И вдруг из палат государевых страшный раскат грома: главным крамольникам, дерзнувшим в дела государские вмешаться, объявили именем великого государя смертный приговор, а немного сгодя бирючи, подняв на подоге шапку, пошли по всей Москве, по торгам и подторжьям, возвещая всем, что 4 числа месяца февраля в Успенском соборе состоится торжественное венчание на царство внука великого государя великого князя Дмитрия Иоанновича.

— Это которого же? — любопытно спросил мужик-владимирец, торговавший с воза клюквой мороженой. — A-а, от Ивана, что ногами помер? Так, так! Н-но, Богова, пошевеливайся! — тронул он свою задремавшую было кобылку и снова звонко запел: — По клюкву, п-по клюкву, п-по владимирску клюкву!

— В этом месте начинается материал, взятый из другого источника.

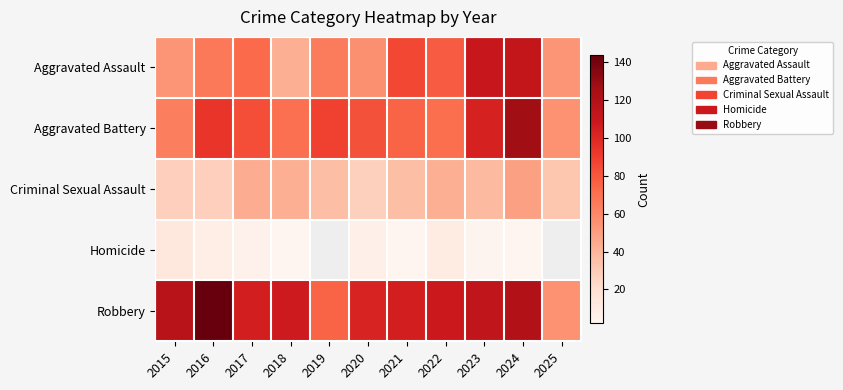

What is the difference between the highest and lowest values at 2023?

110.0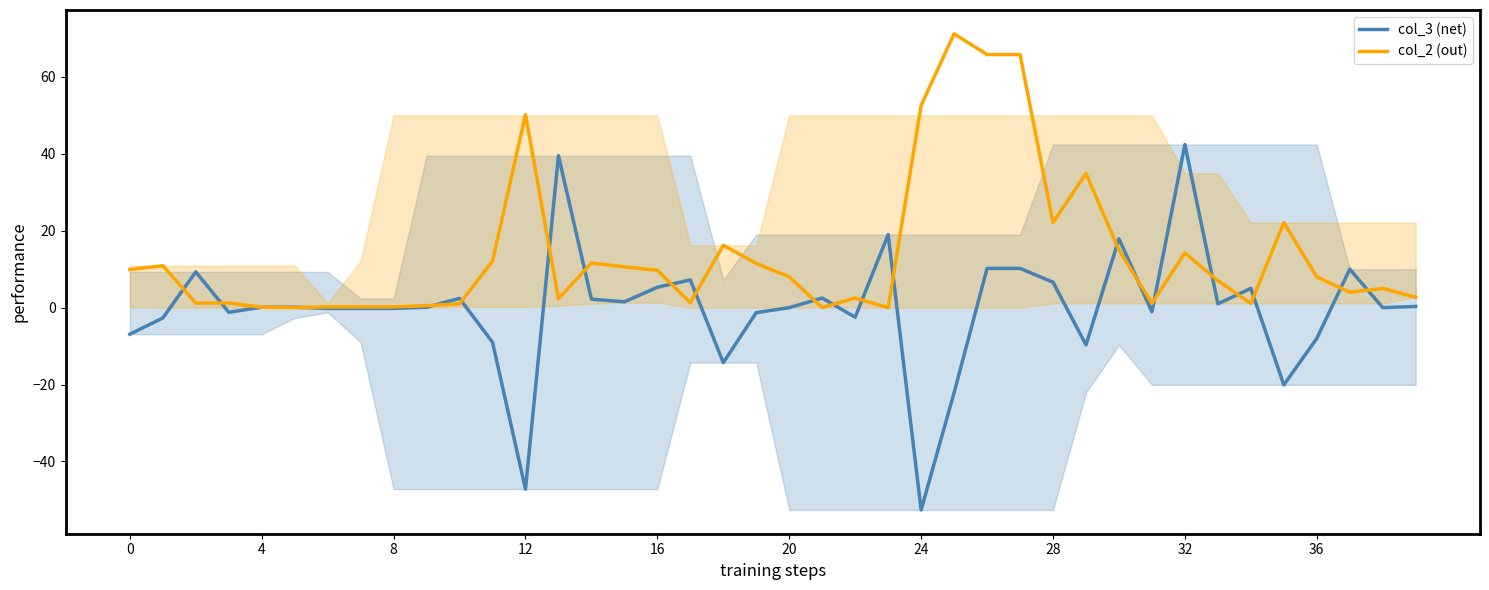

True or false: col_2 (out) has more than 0 points higher than both neighbors.

True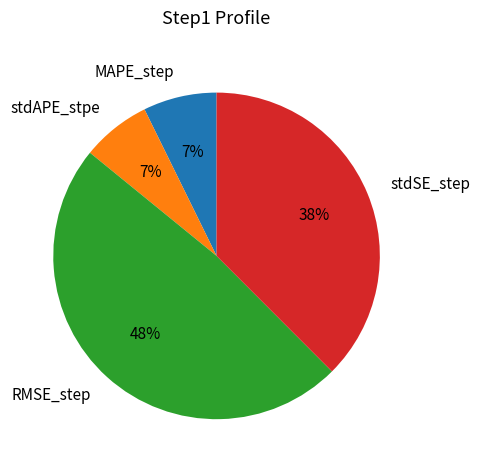

To the nearest percent, what portion does RMSE_step represent?

48%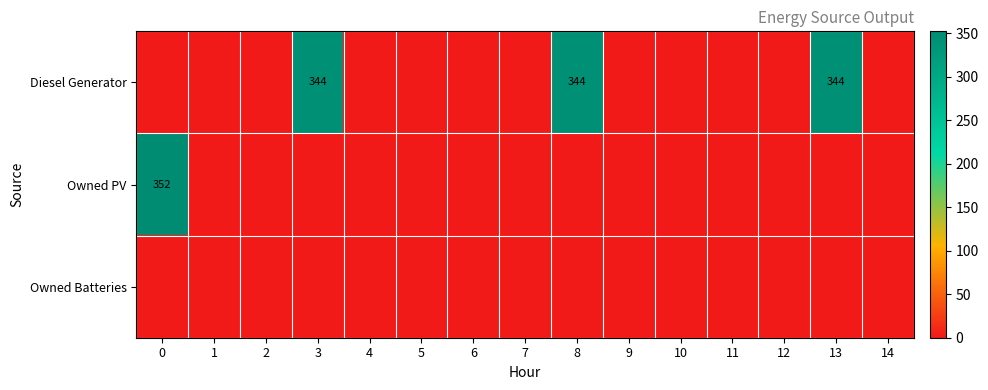

True or false: Owned Batteries has a value of 0 at 11.

True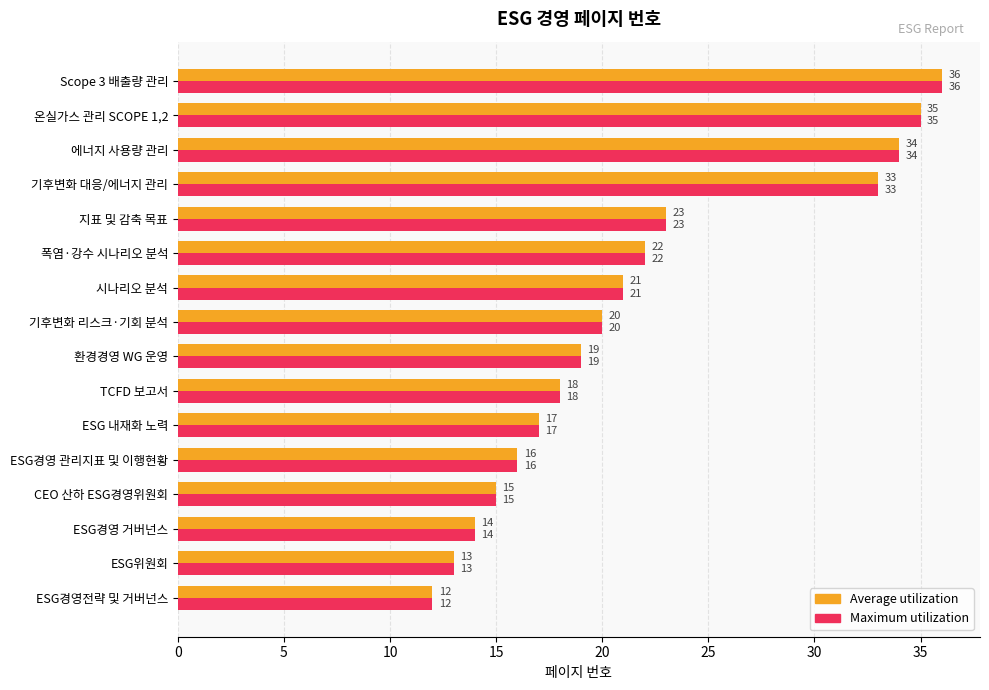

What is the maximum value for Maximum utilization?

36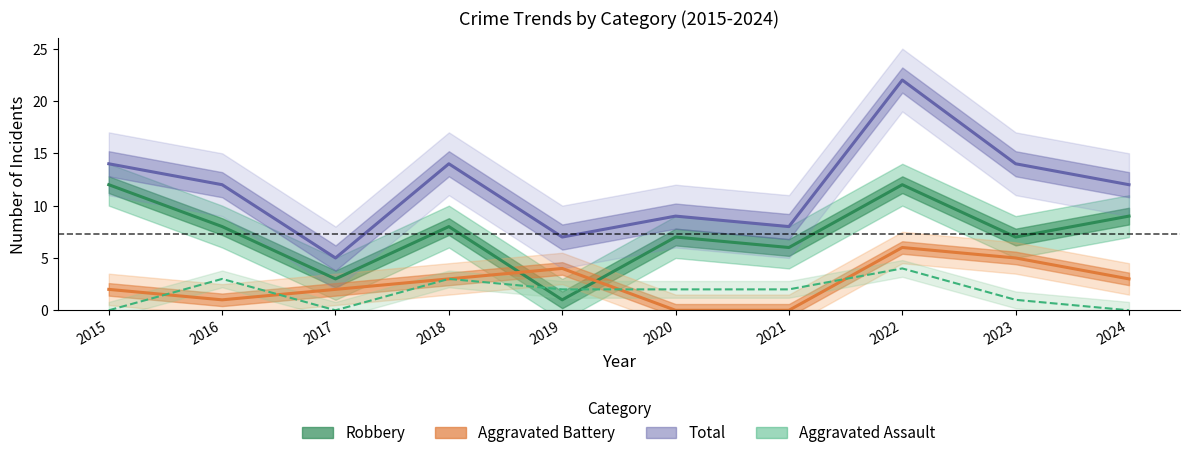

Is this an area chart (filled region under the line)?

No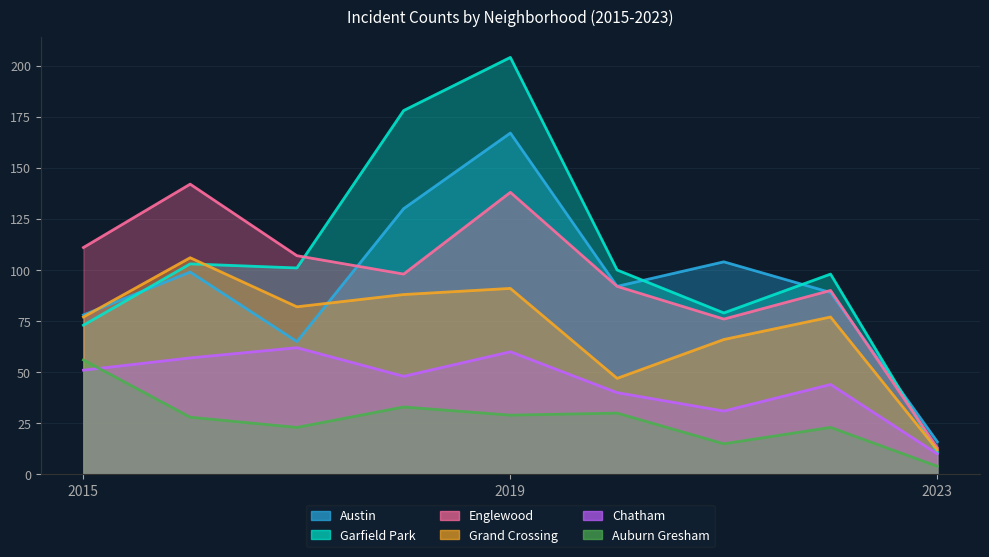

Reading left to right, list all the values displayed in this chart.

Austin: 2015=78	2016=99	2017=65	2018=130	2019=167	2020=92	2021=104	2022=89	2023=16
Garfield Park: 2015=73	2016=103	2017=101	2018=178	2019=204	2020=100	2021=79	2022=98	2023=11
Englewood: 2015=111	2016=142	2017=107	2018=98	2019=138	2020=92	2021=76	2022=90	2023=13
Grand Crossing: 2015=77	2016=106	2017=82	2018=88	2019=91	2020=47	2021=66	2022=77	2023=12
Chatham: 2015=51	2016=57	2017=62	2018=48	2019=60	2020=40	2021=31	2022=44	2023=10
Auburn Gresham: 2015=56	2016=28	2017=23	2018=33	2019=29	2020=30	2021=15	2022=23	2023=4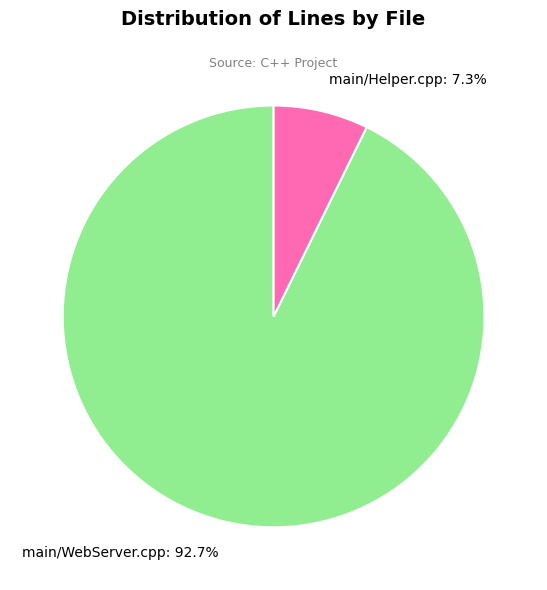

Rank the categories by value from lowest to highest.

main/Helper.cpp, main/WebServer.cpp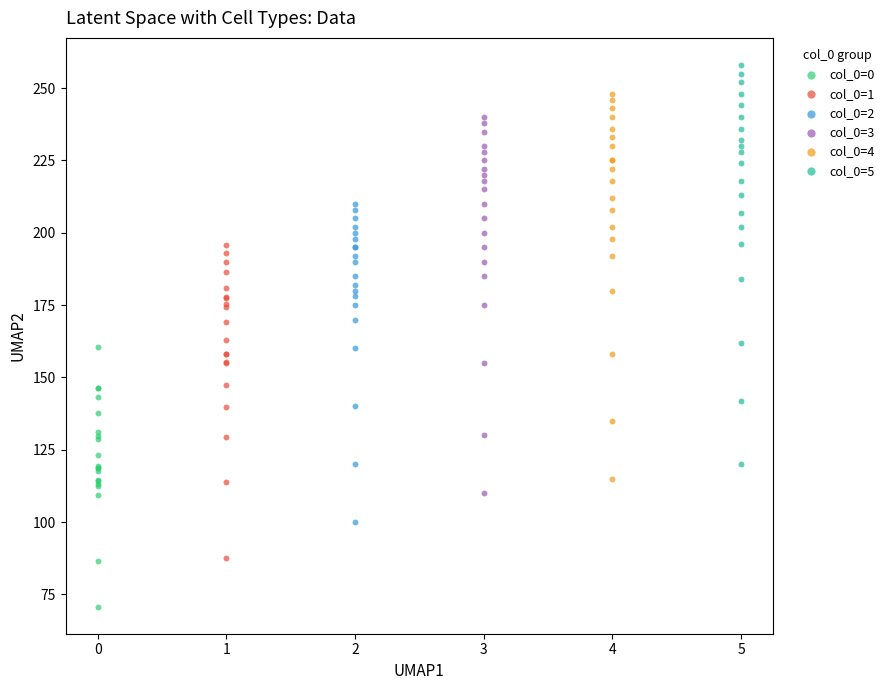

Which series reaches the minimum Y coordinate?

col_0=0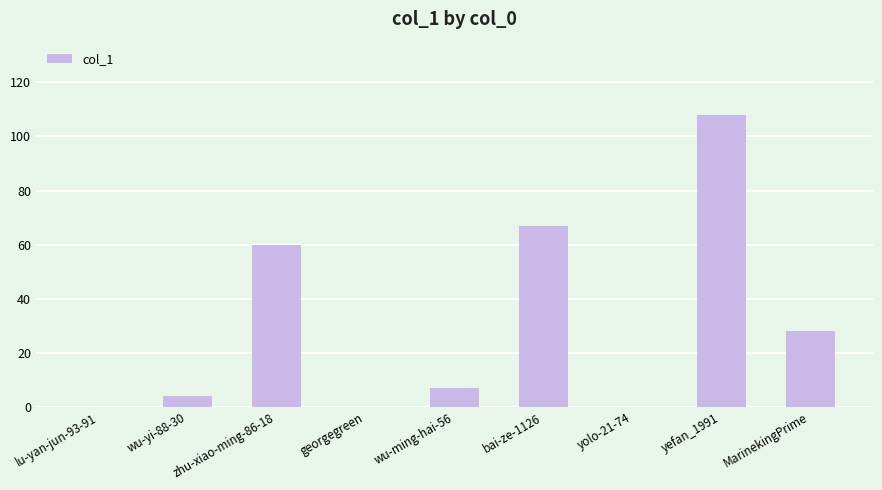

How many distinct data groups are displayed?

1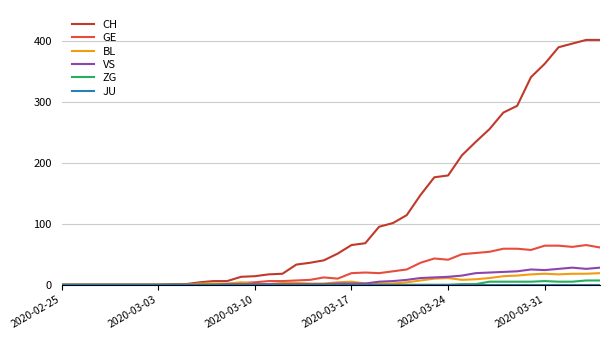

What is the maximum value shown in the chart?

401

В назначенный день в блистающем свежей стенописью соборе митрополитом было совершено торжественное богослужение, а после него великий князь Дмитрий — это был белокурый паренек лет пятнадцати с круглым лицом и лукавыми глазками — был венчан чрез возложение на него великим государем шапки Мономаха и барм на царство. Среди золотных кафтанов и высоких горлатных шапок произошло лёгкое движение: победа была за боярами. Практических последствий победа эта иметь для них не могла: великое княжение Дмитрий получил не чрез них, а прямо от своего венценосного деда, но и то уже было хорошо, что ненавистной грекине насолили и от дел её оттёрли. На полатях стояла Елена. Она уже начала немного увядать, но все ещё рослая, сильная, с красивой гордой головой, она была прекрасна. Она понимала, что шаг этот сделан в угоду ей, но решила этого не замечать. Они почти никогда уже не говорили один с другим и держались как на всё готовые враги. Иногда в тиши ночей она немножко раскаивалась, что в своих требованиях пошла слишком уж далеко, но гордость не позволяла ей сказать этого вслух. Она видела, как стареет Иван, как рушатся её мечтания теремные, но теперь седой волос в пышной косе огорчал её больше, чем эти крушения: сказка жизни скоро кончится и для неё!